• **Goal**
Reproduce every one of the following lines verbatim, preserving each character, space, and numeral.

• **Entries shown**
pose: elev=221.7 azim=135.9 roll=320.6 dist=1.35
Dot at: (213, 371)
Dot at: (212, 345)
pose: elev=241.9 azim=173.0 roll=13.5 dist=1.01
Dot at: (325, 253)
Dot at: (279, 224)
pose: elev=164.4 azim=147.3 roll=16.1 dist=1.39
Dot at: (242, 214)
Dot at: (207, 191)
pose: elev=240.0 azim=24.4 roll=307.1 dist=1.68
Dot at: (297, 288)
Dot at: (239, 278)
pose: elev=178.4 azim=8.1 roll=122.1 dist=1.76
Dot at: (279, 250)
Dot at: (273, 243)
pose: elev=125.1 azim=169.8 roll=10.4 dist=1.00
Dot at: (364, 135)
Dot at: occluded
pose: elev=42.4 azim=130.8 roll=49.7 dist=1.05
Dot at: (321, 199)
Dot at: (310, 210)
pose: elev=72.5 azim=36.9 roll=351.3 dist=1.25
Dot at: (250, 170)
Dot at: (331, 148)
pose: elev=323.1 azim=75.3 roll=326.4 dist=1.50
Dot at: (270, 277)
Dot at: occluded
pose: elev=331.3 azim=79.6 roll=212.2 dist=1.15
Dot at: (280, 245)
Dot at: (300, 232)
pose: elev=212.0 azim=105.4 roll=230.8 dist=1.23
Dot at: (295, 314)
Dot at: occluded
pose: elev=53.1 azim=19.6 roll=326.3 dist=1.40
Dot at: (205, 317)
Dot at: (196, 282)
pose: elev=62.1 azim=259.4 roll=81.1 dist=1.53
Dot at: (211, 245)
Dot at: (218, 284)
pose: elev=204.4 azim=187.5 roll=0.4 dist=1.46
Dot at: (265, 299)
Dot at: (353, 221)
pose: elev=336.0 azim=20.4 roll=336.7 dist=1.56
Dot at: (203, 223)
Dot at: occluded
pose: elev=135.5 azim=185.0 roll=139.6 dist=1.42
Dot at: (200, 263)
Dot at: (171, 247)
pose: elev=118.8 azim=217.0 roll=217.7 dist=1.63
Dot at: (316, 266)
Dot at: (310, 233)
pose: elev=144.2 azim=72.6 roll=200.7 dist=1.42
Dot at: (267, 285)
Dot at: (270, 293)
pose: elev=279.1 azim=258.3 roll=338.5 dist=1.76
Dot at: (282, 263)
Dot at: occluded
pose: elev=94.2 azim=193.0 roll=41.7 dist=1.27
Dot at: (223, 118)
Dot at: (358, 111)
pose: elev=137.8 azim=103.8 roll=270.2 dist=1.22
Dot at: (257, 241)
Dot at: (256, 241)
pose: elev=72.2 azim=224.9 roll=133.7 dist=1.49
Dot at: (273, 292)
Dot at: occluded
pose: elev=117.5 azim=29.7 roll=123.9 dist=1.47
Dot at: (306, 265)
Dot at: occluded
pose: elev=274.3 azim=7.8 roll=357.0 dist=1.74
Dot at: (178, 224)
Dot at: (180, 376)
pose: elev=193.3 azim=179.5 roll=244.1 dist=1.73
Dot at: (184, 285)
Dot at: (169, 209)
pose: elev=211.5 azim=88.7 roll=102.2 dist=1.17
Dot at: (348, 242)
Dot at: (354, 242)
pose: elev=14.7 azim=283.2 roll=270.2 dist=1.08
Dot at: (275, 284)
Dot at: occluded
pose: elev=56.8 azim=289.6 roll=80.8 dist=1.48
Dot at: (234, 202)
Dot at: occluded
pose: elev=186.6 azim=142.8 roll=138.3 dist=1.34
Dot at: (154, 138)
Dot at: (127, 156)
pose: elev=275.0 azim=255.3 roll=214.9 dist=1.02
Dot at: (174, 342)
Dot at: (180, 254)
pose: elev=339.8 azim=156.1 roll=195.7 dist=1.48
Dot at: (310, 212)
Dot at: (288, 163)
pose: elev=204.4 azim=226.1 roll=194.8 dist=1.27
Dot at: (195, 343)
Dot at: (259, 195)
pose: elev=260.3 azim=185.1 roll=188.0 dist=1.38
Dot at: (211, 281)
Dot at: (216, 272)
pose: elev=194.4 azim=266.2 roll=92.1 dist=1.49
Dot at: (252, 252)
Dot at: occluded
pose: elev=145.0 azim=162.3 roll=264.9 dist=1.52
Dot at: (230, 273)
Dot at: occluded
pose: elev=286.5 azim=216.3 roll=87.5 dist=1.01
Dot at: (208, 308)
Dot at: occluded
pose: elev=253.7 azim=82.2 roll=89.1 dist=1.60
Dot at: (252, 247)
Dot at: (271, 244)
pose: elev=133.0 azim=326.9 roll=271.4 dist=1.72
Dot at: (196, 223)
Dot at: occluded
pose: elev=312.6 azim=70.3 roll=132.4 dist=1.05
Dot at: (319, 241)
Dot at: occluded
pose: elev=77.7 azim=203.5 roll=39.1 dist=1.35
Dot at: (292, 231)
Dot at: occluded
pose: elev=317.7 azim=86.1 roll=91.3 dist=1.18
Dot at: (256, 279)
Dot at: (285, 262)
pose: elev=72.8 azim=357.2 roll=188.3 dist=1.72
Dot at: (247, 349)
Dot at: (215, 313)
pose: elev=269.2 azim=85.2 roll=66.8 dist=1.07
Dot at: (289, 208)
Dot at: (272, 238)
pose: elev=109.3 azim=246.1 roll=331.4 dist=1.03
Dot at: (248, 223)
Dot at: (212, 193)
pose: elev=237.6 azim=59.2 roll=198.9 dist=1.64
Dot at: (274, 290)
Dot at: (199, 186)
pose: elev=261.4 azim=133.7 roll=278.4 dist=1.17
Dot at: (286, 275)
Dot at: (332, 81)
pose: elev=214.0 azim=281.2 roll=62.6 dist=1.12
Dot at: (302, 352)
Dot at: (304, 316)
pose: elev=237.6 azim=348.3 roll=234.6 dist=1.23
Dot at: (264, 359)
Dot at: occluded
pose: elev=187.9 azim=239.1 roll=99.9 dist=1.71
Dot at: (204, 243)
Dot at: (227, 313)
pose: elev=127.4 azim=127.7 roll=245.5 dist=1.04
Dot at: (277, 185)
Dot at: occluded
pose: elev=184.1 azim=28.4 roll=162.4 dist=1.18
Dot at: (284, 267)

• **Solution below**
pose: elev=221.7 azim=135.9 roll=320.6 dist=1.35
Dot at: (213, 371)
Dot at: (212, 345)
pose: elev=241.9 azim=173.0 roll=13.5 dist=1.01
Dot at: (325, 253)
Dot at: (279, 224)
pose: elev=164.4 azim=147.3 roll=16.1 dist=1.39
Dot at: (242, 214)
Dot at: (207, 191)
pose: elev=240.0 azim=24.4 roll=307.1 dist=1.68
Dot at: (297, 288)
Dot at: (239, 278)
pose: elev=178.4 azim=8.1 roll=122.1 dist=1.76
Dot at: (279, 250)
Dot at: (273, 243)
pose: elev=125.1 azim=169.8 roll=10.4 dist=1.00
Dot at: (364, 135)
Dot at: occluded
pose: elev=42.4 azim=130.8 roll=49.7 dist=1.05
Dot at: (321, 199)
Dot at: (310, 210)
pose: elev=72.5 azim=36.9 roll=351.3 dist=1.25
Dot at: (250, 170)
Dot at: (331, 148)
pose: elev=323.1 azim=75.3 roll=326.4 dist=1.50
Dot at: (270, 277)
Dot at: occluded
pose: elev=331.3 azim=79.6 roll=212.2 dist=1.15
Dot at: (280, 245)
Dot at: (300, 232)
pose: elev=212.0 azim=105.4 roll=230.8 dist=1.23
Dot at: (295, 314)
Dot at: occluded
pose: elev=53.1 azim=19.6 roll=326.3 dist=1.40
Dot at: (205, 317)
Dot at: (196, 282)
pose: elev=62.1 azim=259.4 roll=81.1 dist=1.53
Dot at: (211, 245)
Dot at: (218, 284)
pose: elev=204.4 azim=187.5 roll=0.4 dist=1.46
Dot at: (265, 299)
Dot at: (353, 221)
pose: elev=336.0 azim=20.4 roll=336.7 dist=1.56
Dot at: (203, 223)
Dot at: occluded
pose: elev=135.5 azim=185.0 roll=139.6 dist=1.42
Dot at: (200, 263)
Dot at: (171, 247)
pose: elev=118.8 azim=217.0 roll=217.7 dist=1.63
Dot at: (316, 266)
Dot at: (310, 233)
pose: elev=144.2 azim=72.6 roll=200.7 dist=1.42
Dot at: (267, 285)
Dot at: (270, 293)
pose: elev=279.1 azim=258.3 roll=338.5 dist=1.76
Dot at: (282, 263)
Dot at: occluded
pose: elev=94.2 azim=193.0 roll=41.7 dist=1.27
Dot at: (223, 118)
Dot at: (358, 111)
pose: elev=137.8 azim=103.8 roll=270.2 dist=1.22
Dot at: (257, 241)
Dot at: (256, 241)
pose: elev=72.2 azim=224.9 roll=133.7 dist=1.49
Dot at: (273, 292)
Dot at: occluded
pose: elev=117.5 azim=29.7 roll=123.9 dist=1.47
Dot at: (306, 265)
Dot at: occluded
pose: elev=274.3 azim=7.8 roll=357.0 dist=1.74
Dot at: (178, 224)
Dot at: (180, 376)
pose: elev=193.3 azim=179.5 roll=244.1 dist=1.73
Dot at: (184, 285)
Dot at: (169, 209)
pose: elev=211.5 azim=88.7 roll=102.2 dist=1.17
Dot at: (348, 242)
Dot at: (354, 242)
pose: elev=14.7 azim=283.2 roll=270.2 dist=1.08
Dot at: (275, 284)
Dot at: occluded
pose: elev=56.8 azim=289.6 roll=80.8 dist=1.48
Dot at: (234, 202)
Dot at: occluded
pose: elev=186.6 azim=142.8 roll=138.3 dist=1.34
Dot at: (154, 138)
Dot at: (127, 156)
pose: elev=275.0 azim=255.3 roll=214.9 dist=1.02
Dot at: (174, 342)
Dot at: (180, 254)
pose: elev=339.8 azim=156.1 roll=195.7 dist=1.48
Dot at: (310, 212)
Dot at: (288, 163)
pose: elev=204.4 azim=226.1 roll=194.8 dist=1.27
Dot at: (195, 343)
Dot at: (259, 195)
pose: elev=260.3 azim=185.1 roll=188.0 dist=1.38
Dot at: (211, 281)
Dot at: (216, 272)
pose: elev=194.4 azim=266.2 roll=92.1 dist=1.49
Dot at: (252, 252)
Dot at: occluded
pose: elev=145.0 azim=162.3 roll=264.9 dist=1.52
Dot at: (230, 273)
Dot at: occluded
pose: elev=286.5 azim=216.3 roll=87.5 dist=1.01
Dot at: (208, 308)
Dot at: occluded
pose: elev=253.7 azim=82.2 roll=89.1 dist=1.60
Dot at: (252, 247)
Dot at: (271, 244)
pose: elev=133.0 azim=326.9 roll=271.4 dist=1.72
Dot at: (196, 223)
Dot at: occluded
pose: elev=312.6 azim=70.3 roll=132.4 dist=1.05
Dot at: (319, 241)
Dot at: occluded
pose: elev=77.7 azim=203.5 roll=39.1 dist=1.35
Dot at: (292, 231)
Dot at: occluded
pose: elev=317.7 azim=86.1 roll=91.3 dist=1.18
Dot at: (256, 279)
Dot at: (285, 262)
pose: elev=72.8 azim=357.2 roll=188.3 dist=1.72
Dot at: (247, 349)
Dot at: (215, 313)
pose: elev=269.2 azim=85.2 roll=66.8 dist=1.07
Dot at: (289, 208)
Dot at: (272, 238)
pose: elev=109.3 azim=246.1 roll=331.4 dist=1.03
Dot at: (248, 223)
Dot at: (212, 193)
pose: elev=237.6 azim=59.2 roll=198.9 dist=1.64
Dot at: (274, 290)
Dot at: (199, 186)
pose: elev=261.4 azim=133.7 roll=278.4 dist=1.17
Dot at: (286, 275)
Dot at: (332, 81)
pose: elev=214.0 azim=281.2 roll=62.6 dist=1.12
Dot at: (302, 352)
Dot at: (304, 316)
pose: elev=237.6 azim=348.3 roll=234.6 dist=1.23
Dot at: (264, 359)
Dot at: occluded
pose: elev=187.9 azim=239.1 roll=99.9 dist=1.71
Dot at: (204, 243)
Dot at: (227, 313)
pose: elev=127.4 azim=127.7 roll=245.5 dist=1.04
Dot at: (277, 185)
Dot at: occluded
pose: elev=184.1 azim=28.4 roll=162.4 dist=1.18
Dot at: (284, 267)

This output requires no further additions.